§ SUPPLIED TEXT
——
Why do you care? You have full custody of your daughter, and it sounds like most of his activities take place on the road. As long as he's not parading these women around your 5 year old, it's absolutely none of your business. To be candid, you talk about how immature this one girl is, but you sound like the immature one, essentially stalking your ex's sex life.


----------



## sungod (Feb 23, 2014)

can you please answer what I am asking? Please?
_Posted via Mobile Device_


----------



## papa5280 (Oct 12, 2011)

sungod said:


> can you please answer what I am asking? Please?
> _Posted via Mobile Device_


He is living his life. I recommend you live yours and ignore whatever it is he is doing.


----------



## Jellybeans (Mar 8, 2011)

Answers to your questions:



sungod said:


> Is this real or does he or she have any 'real' feelings for each other?


Ask him/them



sungod said:


> will he bring this woman to our daughter or home??
——
§ ENTRIES
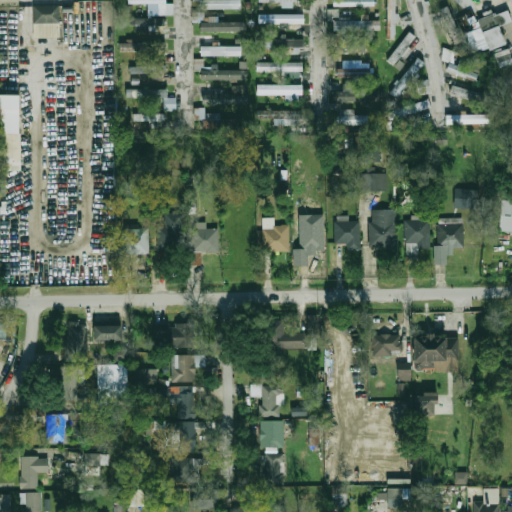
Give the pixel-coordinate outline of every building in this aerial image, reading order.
——
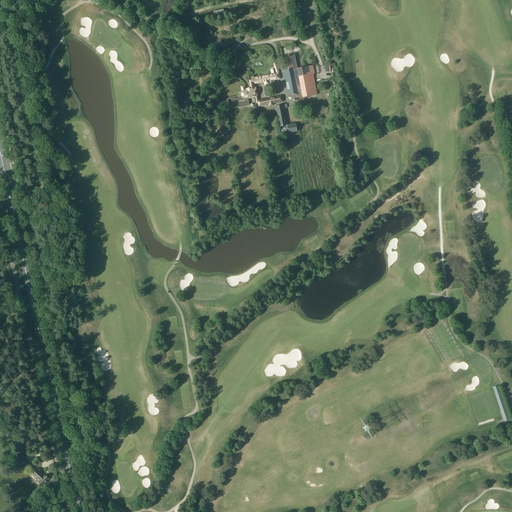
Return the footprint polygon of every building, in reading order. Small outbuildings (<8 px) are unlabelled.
——
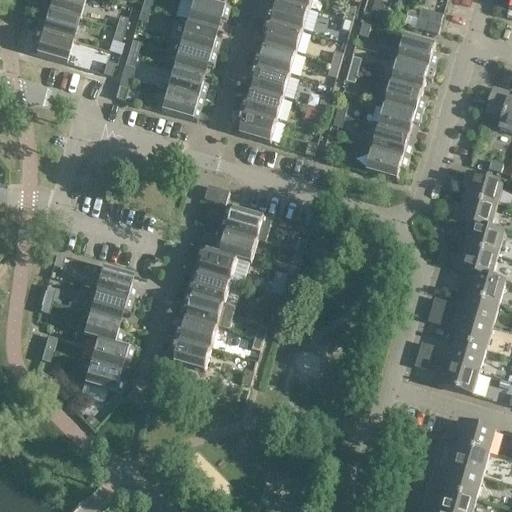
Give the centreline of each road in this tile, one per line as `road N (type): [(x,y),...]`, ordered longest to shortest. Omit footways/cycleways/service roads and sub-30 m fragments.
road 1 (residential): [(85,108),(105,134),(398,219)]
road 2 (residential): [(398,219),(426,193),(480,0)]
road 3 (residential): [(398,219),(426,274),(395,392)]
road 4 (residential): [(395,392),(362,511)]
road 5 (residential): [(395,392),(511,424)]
——
§ GIVEN PROBLEM 1
Please update the forum thread about custody, starting at "Why do you care?" and ending at "(Feb 23, 2014)", with "custody" replaced by "guardianship".
§ GIVEN PROBLEM 2
Carry the forum thread about custody on from the point where it stops.

§ WRITTEN ANSWER 1
Why do you care? You have full guardianship of your daughter, and it sounds like most of his activities take place on the road. As long as he's not parading these women around your 5 year old, it's absolutely none of your business. To be candid, you talk about how immature this one girl is, but you sound like the immature one, essentially stalking your ex's sex life.


----------



## sungod (Feb 23, 2014)

§ WRITTEN ANSWER 2
Ask him.

There is no way we can tell you what is going on in his mind/what his actions are. Go to the source.


----------



## COGypsy (Aug 12, 2010)

I don't know--is he still taking lots of pictures with your jewelry on? I think that's how we could REALLY tell how he feels....


----------



## sungod (Feb 23, 2014)

Why isnt he coming public when she is?
_Posted via Mobile Device_


----------



## WhiteRaven (Feb 24, 2014)

He is your ex. He has moved on, you should do the same. Sit down and have a talk with him about how his actions might affect your daughter without sounding jealous.


----------



## Jellybeans (Mar 8, 2011)

You don't seem to be listening to anything we are saying and seem to think we are in his head.


----------



## Jellybeans (Mar 8, 2011)

COGypsy said:


> I don't know--is he still taking lots of pictures with your jewelry on? I think that's how we could REALLY tell how he feels....


:rofl:


----------



## Healer (Jun 5, 2013)

Who is he?


----------



## PBear (Nov 16, 2010)

This story sounds very familiar...

C
_Posted via Mobile Device_


----------



## Jellybeans (Mar 8, 2011)

It does. It reminds me of the one with that would post third person asking about why this guy (rocker?) used to carry on with all these women.

Oh wait.


----------



## doubletrouble (Apr 23, 2013)

sungod said:


> Why isnt he coming public when she is?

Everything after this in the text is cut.